• WORK INSTRUCTIONS: Print every line of text from the data below word for word, without the pictures.

[Stored data entries]
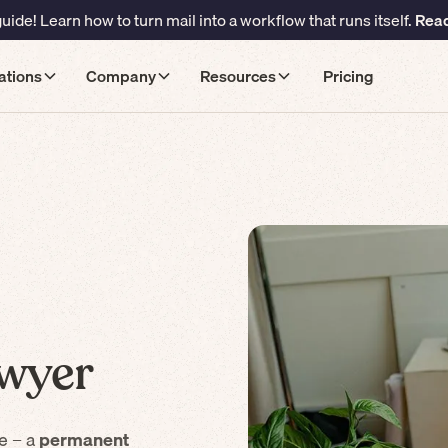
ide! Learn how to turn mail into a workflow that runs itself.
Read
ations
Company
Resources
Pricing
wyer
e – a
permanent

• WRITTEN ANSWER:
ide! Learn how to turn mail into a workflow that runs itself.
Read
ations
Company
Resources
Pricing
wyer
e – a
permanent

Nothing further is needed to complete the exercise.